Artistas de Cambres



É secular a existência de bons artistas-pedreiros, nascidos na linda e ubérrima freguesia de Cambres, onde predominam as exuberantes florescências vinícolas e agrícolas de famosas quintas- verdadeiros paraísos de produção vegetal- mormente as da Corredoura, da Pacheca, de Tourais, das Laranjeiras, dos Varais, do Carneiro, da Salada, da Azenha, de Vale Abraão- um éden formosíssimo- e de outras, cujos nomes não me ocorrem neste momento.
Rincão adorável, repleto de pitoresco, onde as raparigas-maciças construtivas- airosas e palradeiras, garridas e desenvoltas, decididas e rumorejantes, desenganadas e gargalhadeiras (…) alegram a vida em que redemoinham, cantando e moirejando, como souberam moirejar e cantar os cinzeis dos canteiros, seus avós, ao lavrarem os primores decantados que deixaram esculpidos na pedra alvinitente de S. Domingos e dos montes arrabaldinos de Penude.(…)
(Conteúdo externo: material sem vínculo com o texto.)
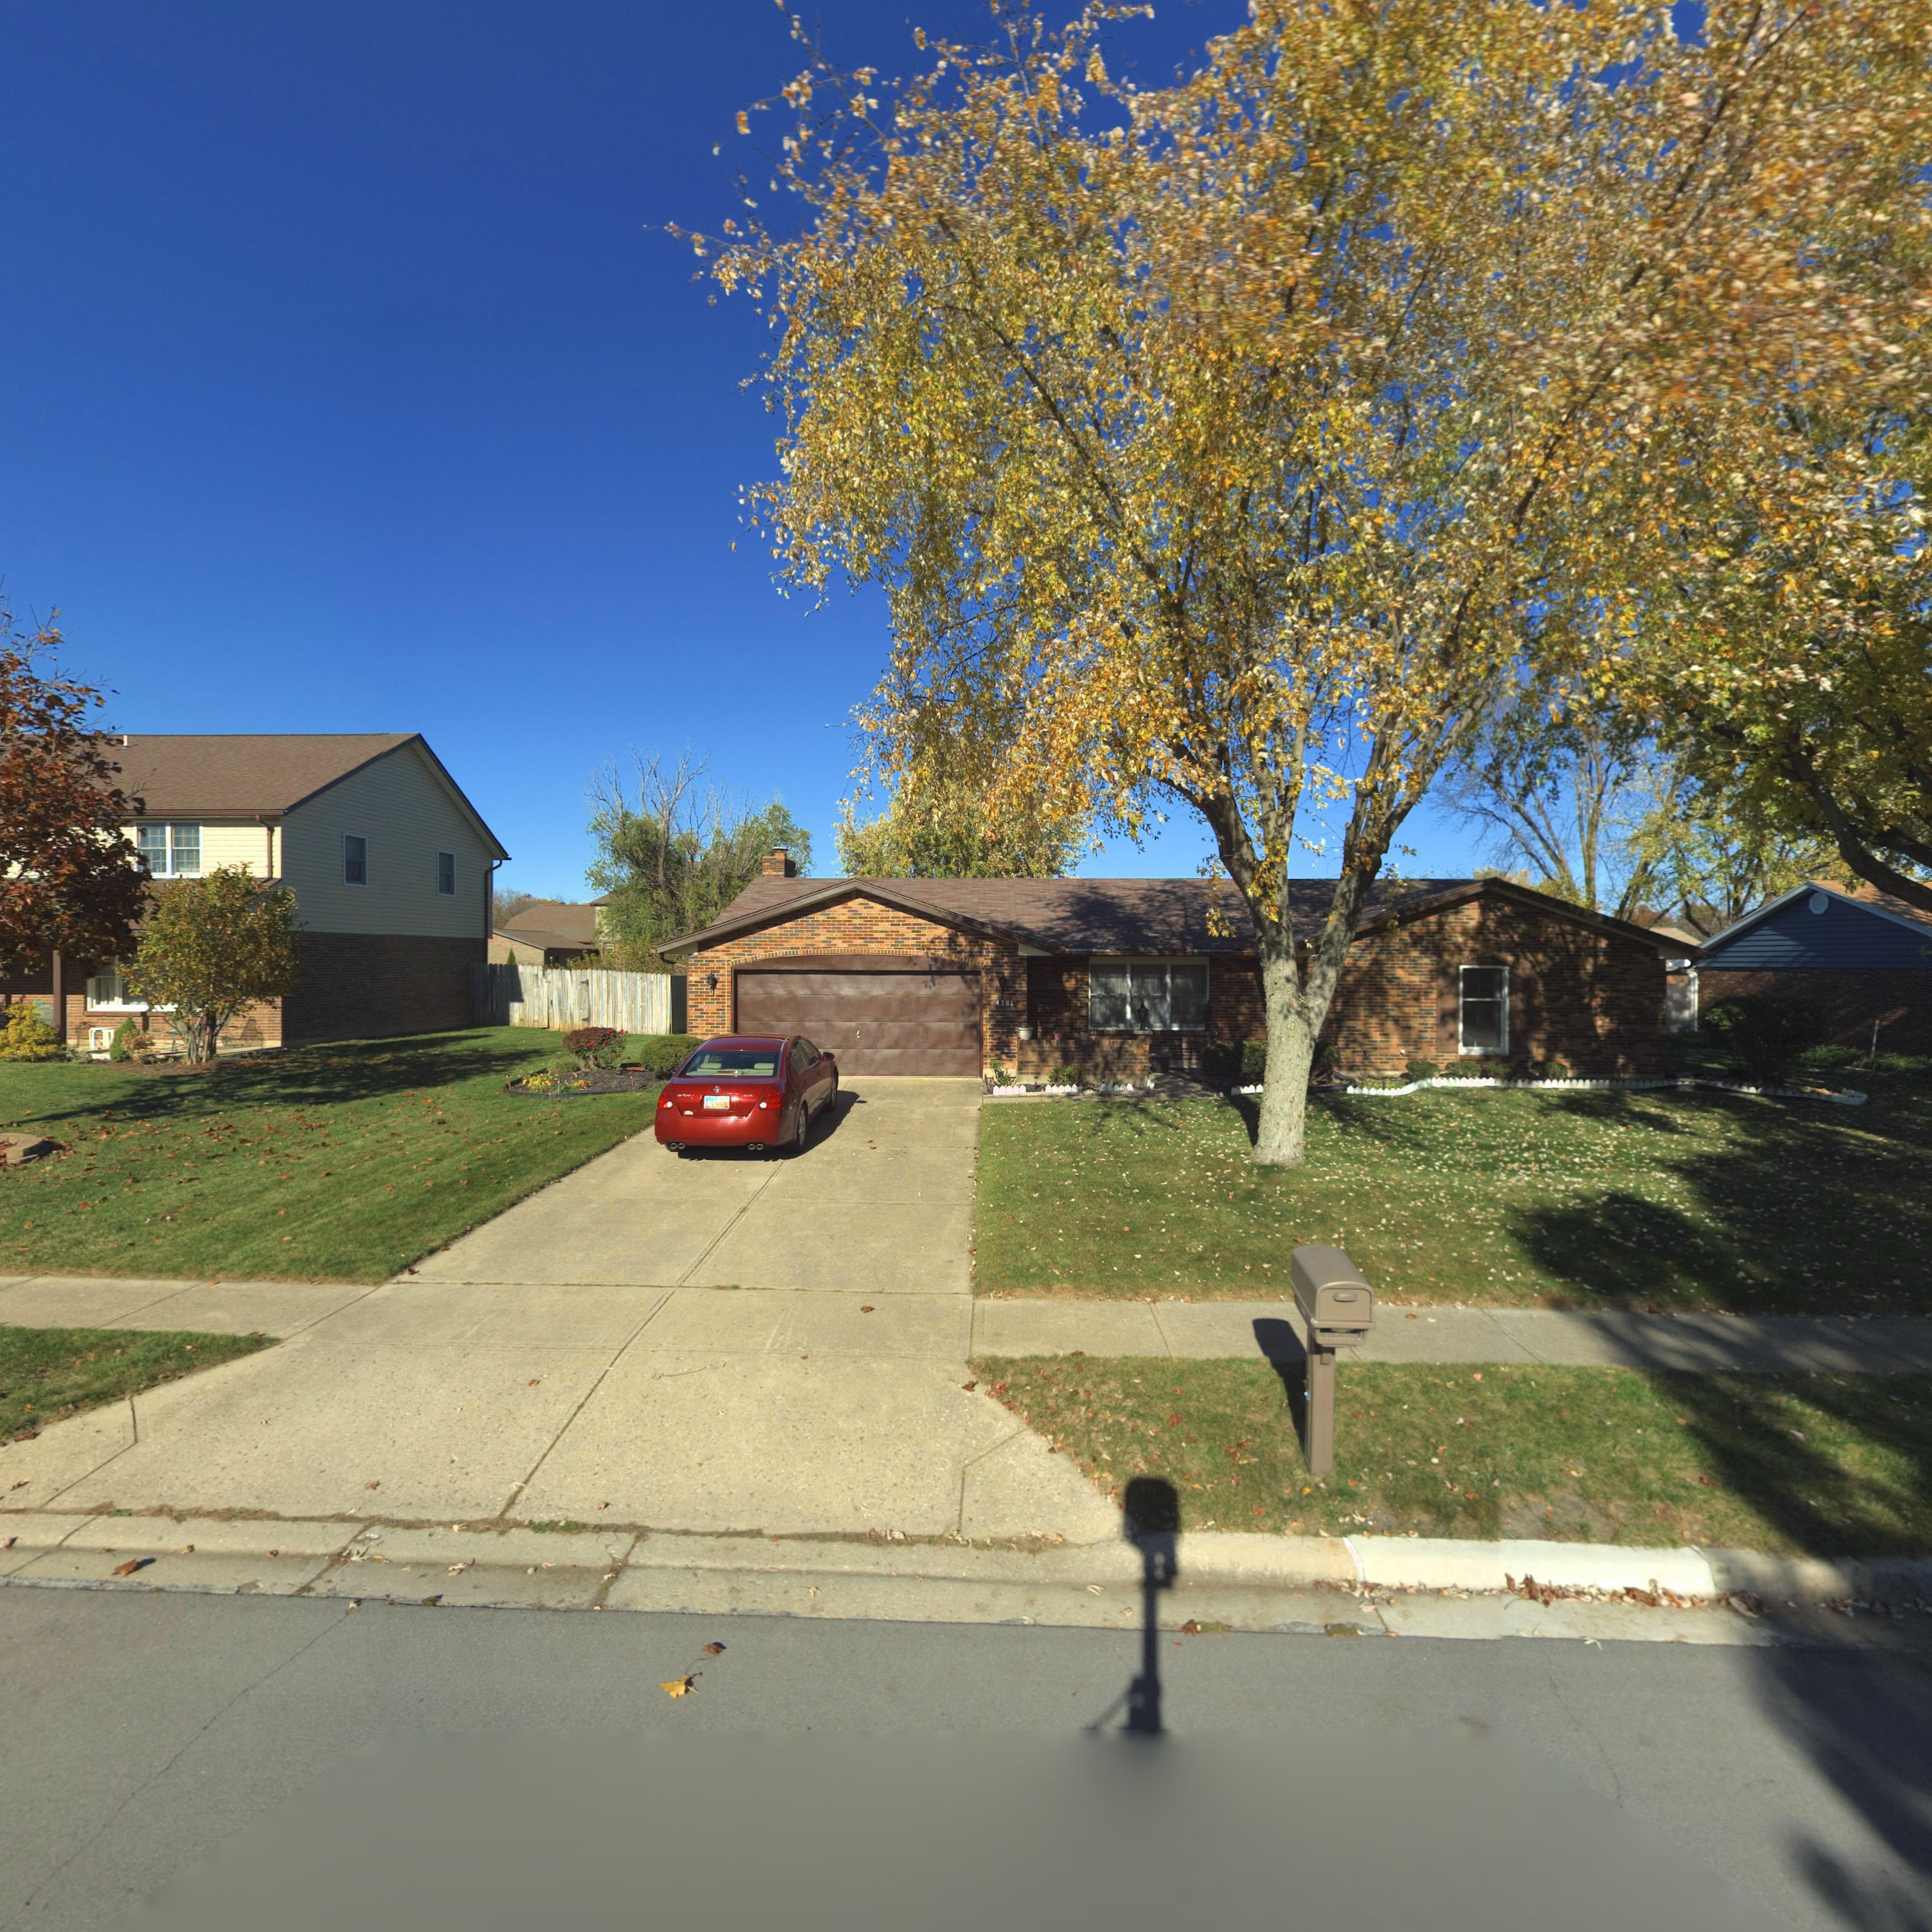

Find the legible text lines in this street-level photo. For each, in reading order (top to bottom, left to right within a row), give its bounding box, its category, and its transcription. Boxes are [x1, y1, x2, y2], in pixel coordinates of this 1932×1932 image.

Foi assim que eu consegui reviver da mudez sepulcral dos arquivos da região alguns nomes de artistas de Cambres, os quais passo a enumerar, para que esses anónimos produtores dum passado artístico, uma réstia de luz ilumine a sua secular obscuridade.(…)
Nas obras quinhentistas que se realizaram na Sé de Lamego, apareceram os nomes dos canteiros de Cambres—Martim Cabral, João Bento, Manuel Rodrigues, António Mendes, Joaquim, Afonso, Domingos Henriques, Bento Pinheiro e Francisco Baptista.
No livro de contas das obras efectuadas na mesma Sé, nos anos de 1735 e 1736, encontro os nomes de António Afonso, João Ferreira e Domingos Novais, aparelhadores, ganhando 240 reis por dia.
Oficiais, com a diária de 120 reis: Custódio Francisco, Francisco Bento, João Melo, António Mendes, António Rodrigues, Henrique Almeida, José Afonso, Francisco Teixeira e Luís da Cunha.
No rol das despesas feitas com as obras do Recolhimento de Santa Tereza da Regueira, no ano de 1723, se encontram os nomes de Manuel Aparício, Joaquim Meireles, Jorge Pinto, Agostinho Simões e João Marçal, todos de Cambres.
No livro de contas que se fizeram no Convento das Chagas, em 1753, deparei com nomes de Luís Novais, Afonso Rodrigues, Agostinho Simões, Pedro Moreira, Alberto dos Santos e Narciso Nogueira, naturais de Cambres.
Nos apontamentos das despesas feitas nas obras de restauro no antigo Paço Episcopal, em 1747 aparecem os seguintes nomes de artistas de Cambres: Melchior Pinto, Bernardo Afonso, Rodrigo Pinheiro, Manuel de Matos, Bernardino Simões e Fausto Maria.
Mais deve ser o número dos antigos artistas de Cambres, (…).
Dos artistas contemporâneos cujo número é copioso e notável, manda a Justiça e a Razão destacar o exímio e saudoso Mestre José Luís Perpétua---lídima glória da sua terra (…).
A sua obra executada em Lamego, foi grande e notável, (…).
Lá estão, no alto de Santo Estevão, as aliciantes torres dos Remédios---filigranadas em brincado estilo rocaille---onde perpetuou a prova evidente do seu fulgurante savoir-faire de cinzelador, de colaboração com Mestre Francisco, de Medelo, sob a direcção de Manuel Domingues, empreiteiro da obra, segundo o projecto de Matos Cid. Isto ainda na primeira torre, porque na segunda foi ele quem dirigiu os trabalhos, tendo como colaborador o seu discípulo Alexandre Magalhães, também artista exímio de Cambres, deixando este um herdeiro do seu nome, que o tem honrado com admirável perícia ornamental, provando que filho de peixe sabe nadar, para o que basta observar a bela construção e decoração do edifício dos Bombeiros Voluntários de Lamego.
José Perpétua, além de ter sido um esmerado executor, foi também um apreciável desenhador arquitectural, como se vê dos prolíficos trabalhos que se acham distribuídos pela nossa região.(…).
Um dos seus notáveis trabalhos foi o palacete manuelino, que meu primo José Guedes Pinto projectou, o que José Perpétua construiu e cinzelou primorosamente.
É lamentável que esse lindíssimo palacete fosse, mais tarde, reduzido a uma triste expressão arquitectónica.
A bela fonte que foi transladada para o Espírito Santo é também uma obra admirável de canteiro, que ele executou com a colaboração de Alexandre Magalhães, tendo eu desenhado a parte ornamental.
Podia ainda referir-me a outros artistas contemporâneos de Cambres;(…).